◆ Texto extraído:
══════════

A lição democrática aos procuradores do Rio de Janeiro





A lição democrática aos procuradores da República do Rio 


Marcelo Auler
“A ocupação de escolas, e já também de faculdades, não vai cessar, caso o governo não admita que cometeu um ato de autoritarismo, com a imposição de uma alegada “reforma do ensino” sem a discutir sequer com uma das várias partes diretamente envolvidas no assunto“. (Janio de Freitas, em Ocupação de escolas não vai acabar se governo não admitir autoritarismo, Folha de S. Paulo, domingo 06/11)

Na quinta-feira (03/11) indiferente à tentativa do MPF de esvaziar os prédios, alunos do Pedro II decidiram manter a ocupação. Querem fazer valer a opinião deles em um assunto que lhe diz respeito. Isto não é exercício da cidadania? 

O vaticínio de Janio de Freitas em sua coluna, publicada domingo (05/11) na Folha de S. Paulo, deveria servir a alguns membros do Ministério Público, em especial o MPF do Rio de Janeiro, que tentam resolver a questão das ocupações das escolas por jovens estudantes com a força policial.

Caso específico dos procuradores da República Fábio Aragão e Marcelo Muller que recorreram ao Judiciário Federal fluminense na tentativa de desocuparem os prédios do centenário Colégio Pedro II, na cidade do Rio de Janeiro. 

Como já destacou o JornalGGN em A lição de cidadania do reitor do Pedro II ao Ministério Público Federal, no qual mostra a nota oficial do reitor do Colégio, Oscar Halac – “que vai se tornar um símbolo da resistência cidadã contra os esbirros de procuradores autoritários” – na qual ele deixa claro duas coisas básicas com as quais os procuradores não se preocuparam (veja integra da nota abaixo):
“A garantia de segurança dos estudantes do Colégio Pedro II que, mesmo na condição de ocupantes, são alunos do mais que sesquicentenário educandário”. 
E ainda, entre os estudantes e os adultos raivosos, o reitor tomou posição clara.
“Eu fico com a pureza da resposta das crianças. É a vida, é bonita” (“O que é, o que é” – Luiz Gonzaga Junior). 
Mas, como se não bastasse a lição dada pelo reitor aos dois procuradores da República, trago ao conhecimento dos leitores, e deles, um posicionamento claro e direto sobre a questão, totalmente diverso do que pensam Aragão e Muller. Foi redigido simplesmente por colegas seus que participam do movimento Transforma Ministério Publico

Trata-se de um grupo com 170 membros, do MPF, MPT e MPs dos estados de SP, MG, CE, PR, PE, BA, RJ e DF. A nota deste grupo de promotores e procuradores de todo o Brasil, foi emitida no final de semana.

══════════

◆ Dados apresentados:

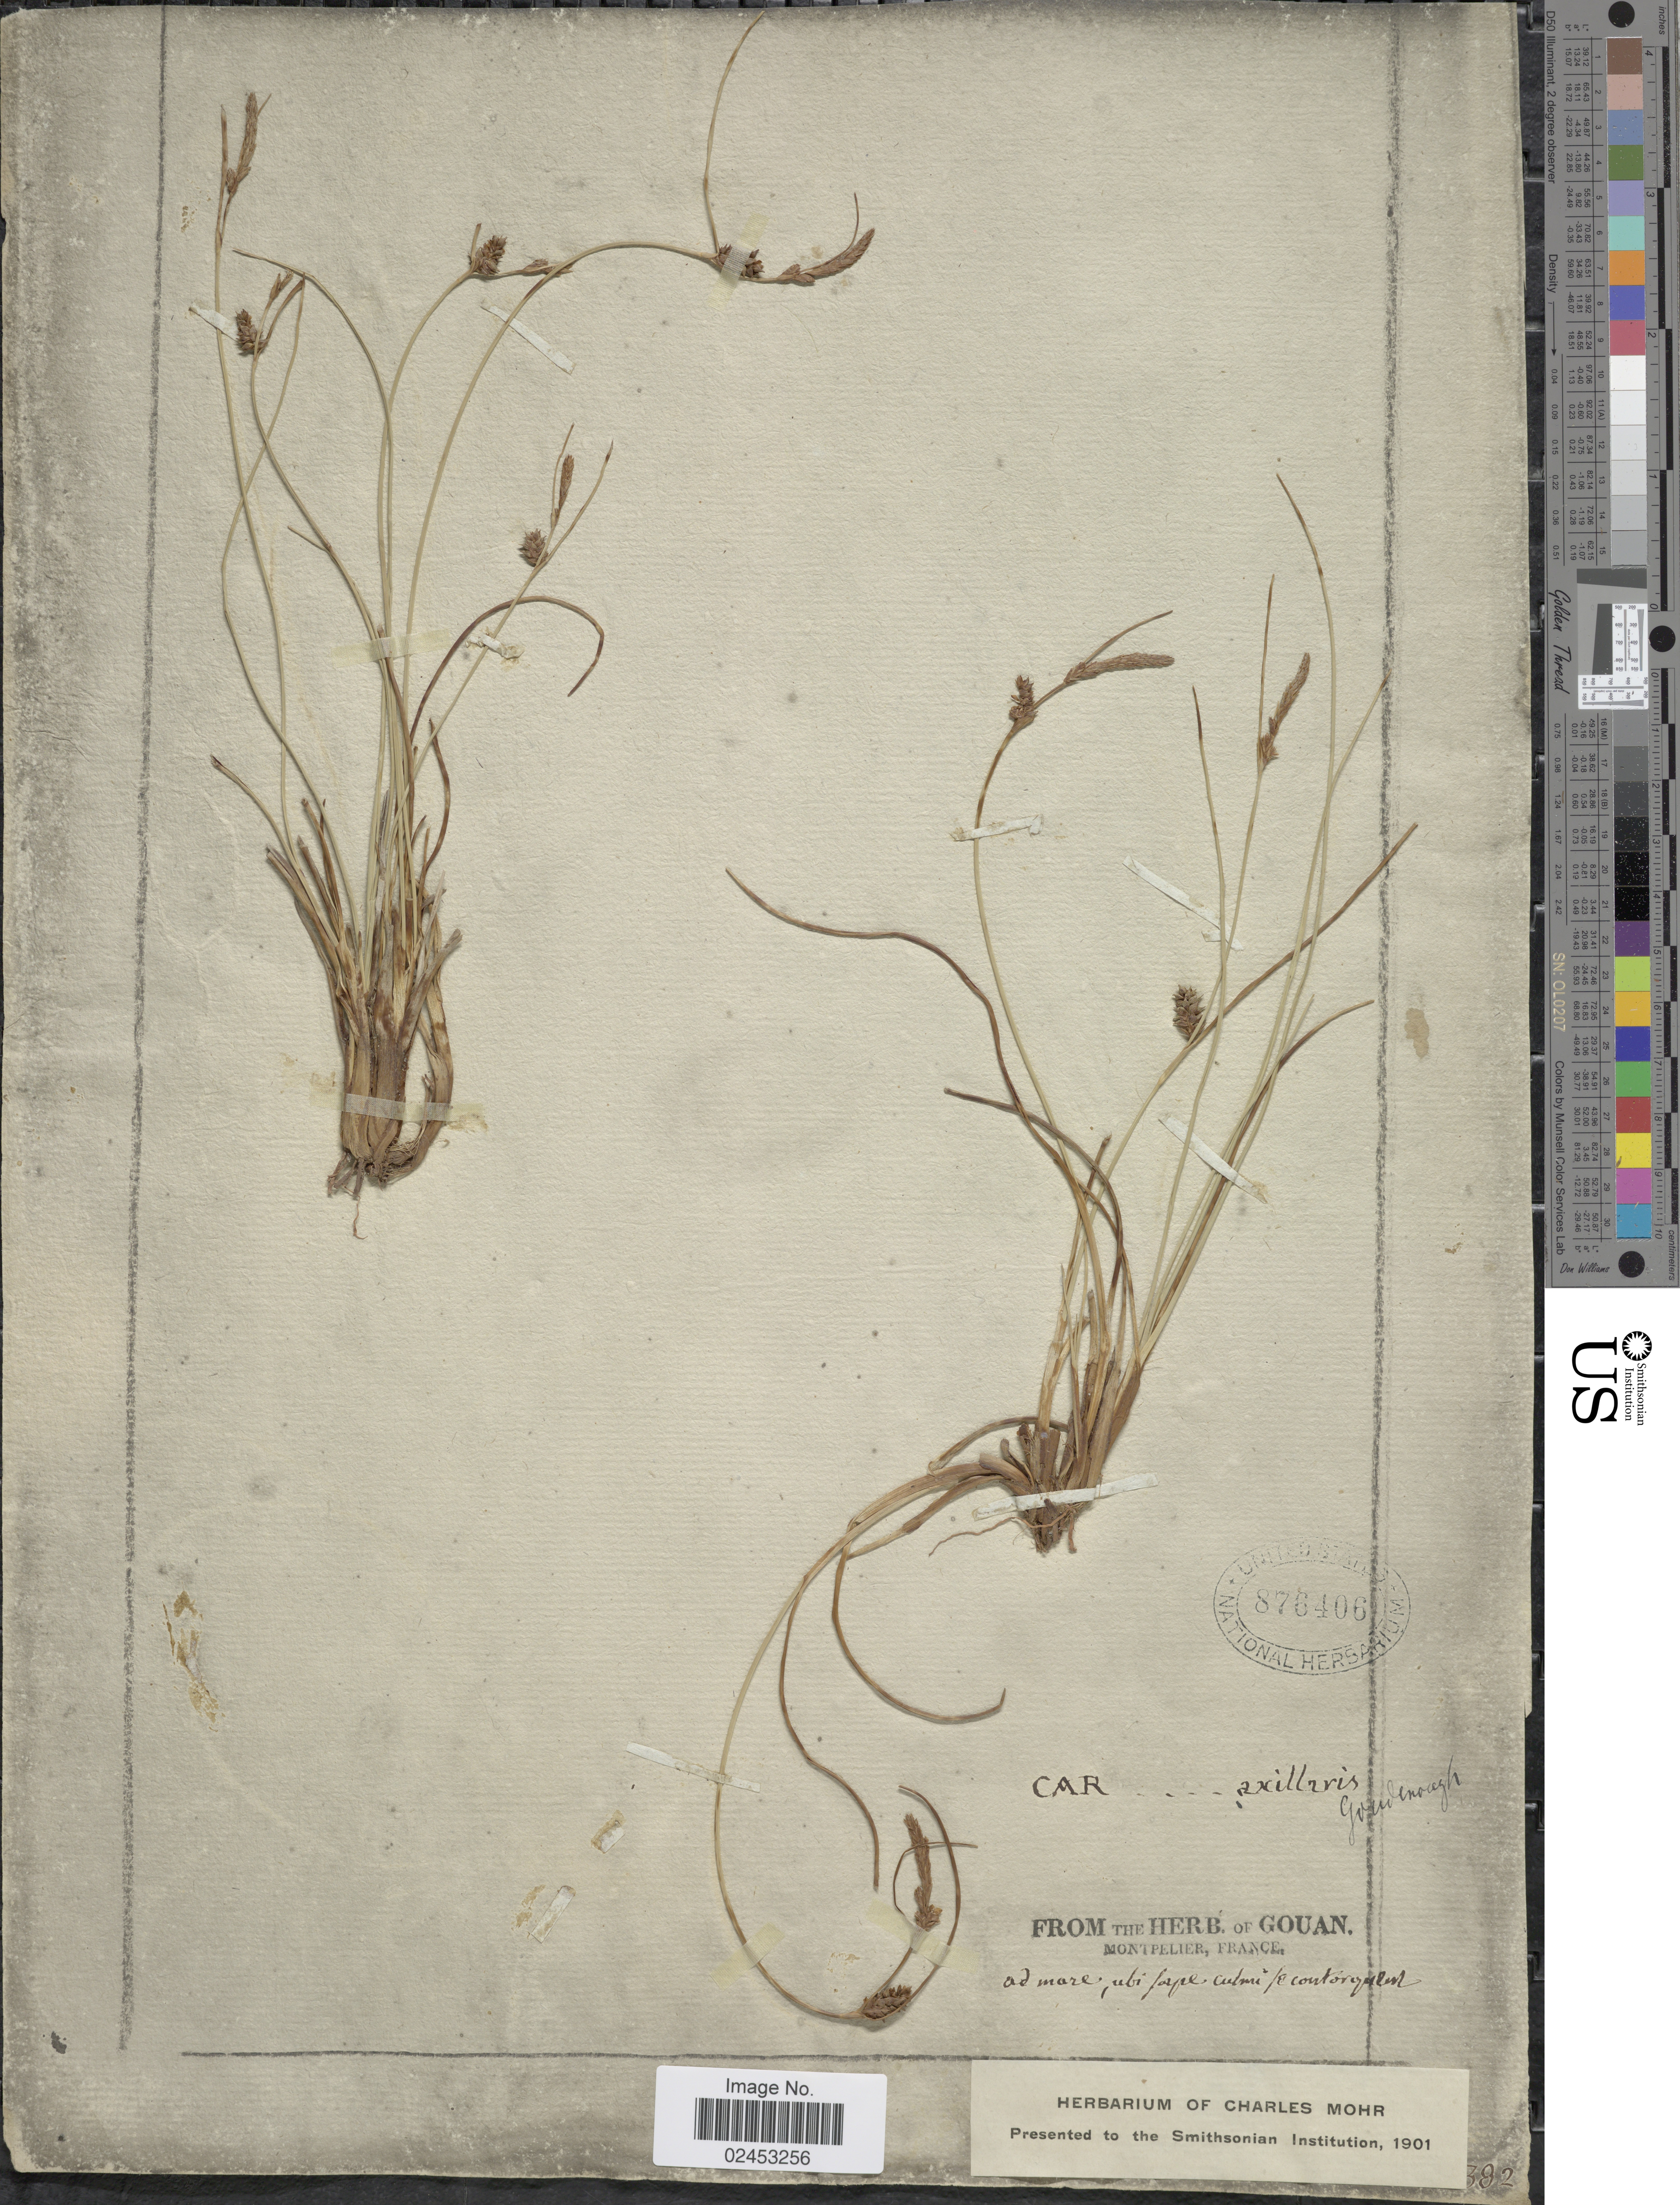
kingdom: Plantae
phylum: Tracheophyta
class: Liliopsida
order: Poales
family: Cyperaceae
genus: Carex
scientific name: Carex tomentosa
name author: L.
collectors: ex herb. Gouan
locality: Ad mare, ubi prope cutmi le contoriquet, Goudenough [unsure placement] [interpreted]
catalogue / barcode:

══════════

◆ Tarefa:
Atualize todo o trecho do texto extraído, desde "A lição democrática aos procuradores da" até "Paulo, domingo 06/11)", trocando "escolas" por "colégios".

◆ Resposta ao exercício:
A lição democrática aos procuradores da República do Rio 


Marcelo Auler
“A ocupação de colégios, e já também de faculdades, não vai cessar, caso o governo não admita que cometeu um ato de autoritarismo, com a imposição de uma alegada “reforma do ensino” sem a discutir sequer com uma das várias partes diretamente envolvidas no assunto“. (Janio de Freitas, em Ocupação de colégios não vai acabar se governo não admitir autoritarismo, Folha de S. Paulo, domingo 06/11)